Yargı Rejimi ve Direnişin Zorunluluğu
Rıza Türmen programda, Türkiye’de artık sadece otoriter eğilimlerin değil, yargı eliyle yeni bir rejimin inşa edildiğini, en büyük rakiplerin cezaevine atılmasıyla, rekabetin tamamen ortadan kalktığını da dile getirdi. Şiddet varsa siyasetin olamayacağını ve bugün iktidarın kendi halkına karşı uyguladığı şiddet nedeniyle siyaset yapma olanağının kalmadığını ifade eden Türmen, “Siyasetin yerini şiddet aldığında, geriye kalan tek meşru yol, bir toplumsal direniş hareketidir” şeklinde dile getirdi.
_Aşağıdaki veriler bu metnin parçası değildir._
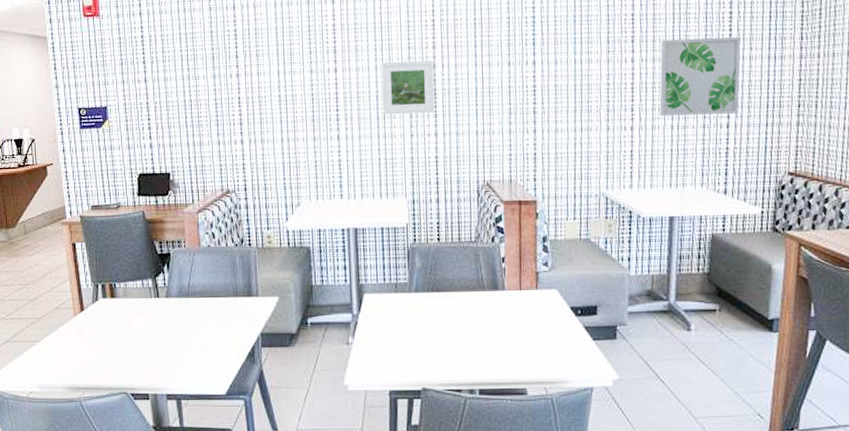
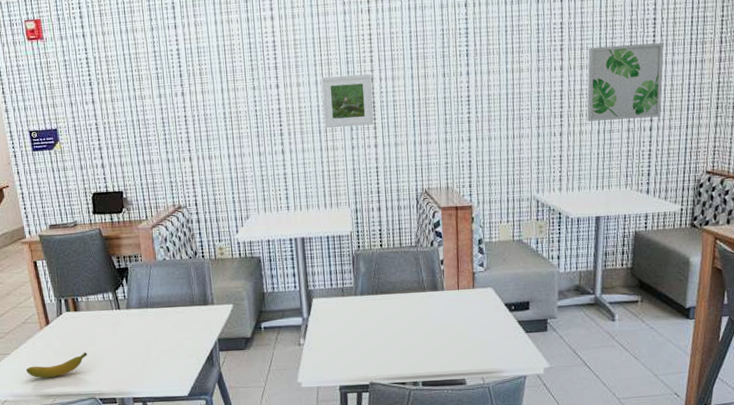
banana: none [55,342,122,369] -> present [25,352,88,379]

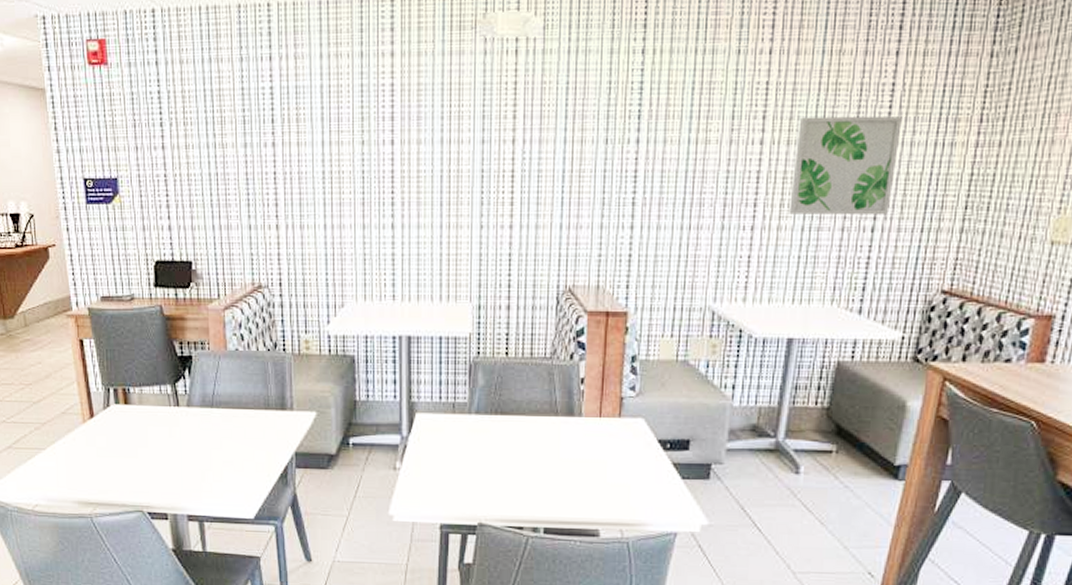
banana: present [25,352,88,379] -> none [62,454,137,482]
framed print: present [321,74,375,128] -> none [447,133,513,201]

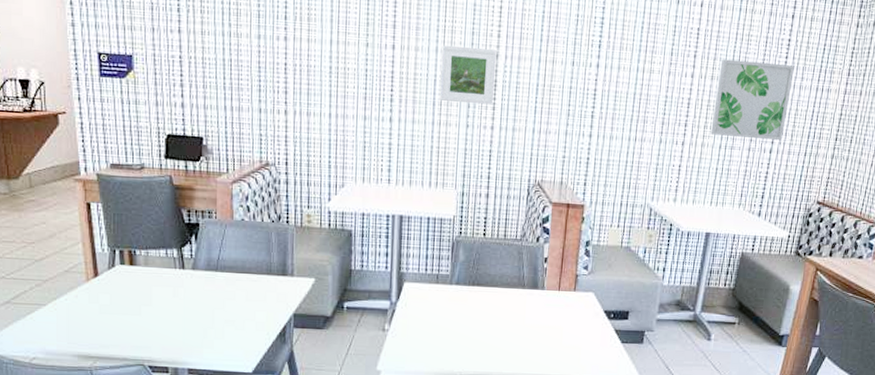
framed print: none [447,133,513,201] -> present [439,45,497,105]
Yeniden yapılanma sürecinde olan Demokrasi İçin Birlik platformunun, demokratik haklarını kullanmak isteyen kitleleri yeniden aktive etmek için yaptığı çalışmalardan bazılarını da bu programda konuştuk.
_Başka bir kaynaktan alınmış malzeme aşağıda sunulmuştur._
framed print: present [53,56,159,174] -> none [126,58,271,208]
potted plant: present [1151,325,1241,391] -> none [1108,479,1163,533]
DİB Akademi (DİBA) Çalışması: Rıza Türmen, özgürlüğün olmadığı yerde bilimin ve yaratıcılığın da öleceğini söyleyerek, bu akademinin zorunlu olarak bir “Direniş Akademisi” olacağını ve direnişin yöntemlerini üretebileceğini belirtti.
Barış ve Adalet Çalışması: Programda, 13 Aralık’ta Ankara’da düzenlenecek olan “Adalet İçin Barış, Barış İçin Adalet” buluşması konuşuldu. Hukukçu Türmen, Kürt sorununun çözümünün sadece silah bırakmakla değil, bu meselenin tam da merkezinde oturan demokrasi ile çözülebileceği fikrinin her zaman merkeze alınması gerektiğinden bahsetti.
Marjinalleştirilen ve bir suçmuş gibi gösterilen, vatandaşların en doğal demokrasi hakkı olan ‘sokak siyaseti’ne dair görüşlerini de dile getiren Türmen’e göre “aktif yurttaşlık, mitingler bittikten sonra eve gitmek demek değil.” Türmen, sokağın, alanların önemli olduğunu vurguladı ve yoksulluk, barınma hakkı gibi türlü sorunları olan gençlerin; bunun yanı sıra yoksulluğun ‘kader’ değil, bir siyasetin sonucu olduğunu fark eden ezilen kitlelerin; Sokak Siyaseti (forumlar, meclisler, sanat vb) yoluyla kamusal alana dönmesi şarttır” dedi.